“Congratulations, Stacie! You have been formally accepted to the Universite d’Orleans Institut de Francais.” Yay! When I received this letter, I exhaled and naively assumed my days of jumping through hoops were over and I could now focus my energy on the end goal – learning the french language.
“Hahahahahahahahahahahahahahaha”, said the French Embassy.
I thought all I needed was a little visa for study’s and based on the fact I am married to a citizen of their country, I might even get a little special treatment. First, I discovered I must make an appointment and have an interview at the nearest French embassy located in Atlanta. After I recovered from that aneurysm, I conceded and snapped up the earliest possible appointment-1 month later. Next, I began researching the requirements, which were filled with many gray areas. However, after 20 phone calls, a snarky email and being told (in English) that “the Embassy does not answer questions in English,”, Fabien (not me) received a call back from a disgruntled diplomat who advised him of the requirements for his wifes visa. So, like a good little documentor, I collected letters from my in-laws, bank statements, pay stubs, university diplomas, evidence of insurance coverage, marriage certificates, etc. for my appointment on Monday, December 12th.
The night before, I drove through the mountains, in the dark, to Atlanta to stay at a shady La Quinta Inn thinking it would all be worth it when the Consulate welcomed me to France and thanked me for choosing to study in their country. You’re welcome! Que the laughs again.
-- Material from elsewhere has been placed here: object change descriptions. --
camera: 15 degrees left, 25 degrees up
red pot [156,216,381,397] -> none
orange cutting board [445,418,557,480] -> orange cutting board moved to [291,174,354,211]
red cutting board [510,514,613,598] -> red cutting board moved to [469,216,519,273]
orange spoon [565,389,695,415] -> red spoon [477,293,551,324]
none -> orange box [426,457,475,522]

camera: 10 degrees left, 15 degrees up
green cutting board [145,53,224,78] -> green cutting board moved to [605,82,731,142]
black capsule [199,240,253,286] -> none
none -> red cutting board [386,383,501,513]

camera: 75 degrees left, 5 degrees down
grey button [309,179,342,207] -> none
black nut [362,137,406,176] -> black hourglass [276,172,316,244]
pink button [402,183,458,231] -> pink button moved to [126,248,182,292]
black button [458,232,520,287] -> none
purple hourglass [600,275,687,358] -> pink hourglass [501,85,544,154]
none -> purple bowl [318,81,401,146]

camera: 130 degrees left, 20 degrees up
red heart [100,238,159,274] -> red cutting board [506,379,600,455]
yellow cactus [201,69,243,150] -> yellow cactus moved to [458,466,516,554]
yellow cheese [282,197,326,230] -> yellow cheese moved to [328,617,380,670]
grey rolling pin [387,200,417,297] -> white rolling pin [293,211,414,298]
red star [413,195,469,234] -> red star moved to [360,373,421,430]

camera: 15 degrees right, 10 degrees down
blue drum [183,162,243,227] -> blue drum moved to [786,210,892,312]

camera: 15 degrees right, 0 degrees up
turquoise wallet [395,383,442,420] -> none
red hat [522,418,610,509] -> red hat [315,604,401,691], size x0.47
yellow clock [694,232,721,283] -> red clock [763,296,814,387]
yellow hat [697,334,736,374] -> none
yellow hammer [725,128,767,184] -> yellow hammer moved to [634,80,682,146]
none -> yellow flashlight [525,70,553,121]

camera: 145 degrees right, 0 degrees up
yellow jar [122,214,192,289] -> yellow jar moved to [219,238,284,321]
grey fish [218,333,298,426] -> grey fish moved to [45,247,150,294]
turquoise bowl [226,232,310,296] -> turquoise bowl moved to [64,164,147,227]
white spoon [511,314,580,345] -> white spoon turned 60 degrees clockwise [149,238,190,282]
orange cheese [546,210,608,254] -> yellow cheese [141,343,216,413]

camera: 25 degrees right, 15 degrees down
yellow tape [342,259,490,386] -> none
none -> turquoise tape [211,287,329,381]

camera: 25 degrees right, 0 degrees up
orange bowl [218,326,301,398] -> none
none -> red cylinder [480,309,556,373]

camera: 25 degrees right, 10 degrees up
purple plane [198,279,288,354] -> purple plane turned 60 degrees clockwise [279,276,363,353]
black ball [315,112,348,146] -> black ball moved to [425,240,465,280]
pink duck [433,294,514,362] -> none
I was not denied at my interview, but was told, by the football shaped woman, that I did not qualify for the visa and she gave me several reasons why. I named the person at their office who advised Fabien of the requirements and I provided documentation over and above what they were asking. She then reminded me of the Parisian motto: “Not my problem”. Stunned, furious and confused, I left the office in tears and drove 4 hours back to Nashville.
When I returned home, I feverishly research and reinforced what I already knew – she was wrong. At 1am, I wrote a scathing email to the Consulate and almost immediately receive a response that they would see me the next day. I was hesitant to spend another 8 hours driving only to walk away even more furious and hating France. At the crack of dawn, I called, demanded to speak with the man who emailed me and asked for his reassurance, which he (sort of) gave to me. So, I hopped in the car at 5am and drove through the mountain fog, to Atlanta…..again. 6 hours later, I was driving back to Nashville, visa in hand. Turns out, there was a mistake, the football shaped woman did not know what she was talking about and since they felt so guilty, they issued it on the spot.
Should you ever find yourself applying for a visa, it goes without saying, but it is so important to know your visa backwards and forwards. When I applied for a chinese visa, I researched the requirements so throughly that I received my visa even before Fabien, who had an attorney assisting him. However, with the french visa, I simply relied on what I was told my the embassy. One would think that would be enough, but you must confirm, reconfirm and know the requirements inside and out. Had I approached the french visa as the chinese, I would have been successful on the first attempt. But, then what fun would that have been?
After all was said and done, even though it was a lot of stress, work and miles on the car, the embassy’s mistake worked in my favor as it normally takes 3 weeks of processing time. In my opinion, the entire process was France testing my sanity. But most likely it was the Universe playing a game of “how bad do you want it?” Whatever the reason – I am officially a recipient of a French visa.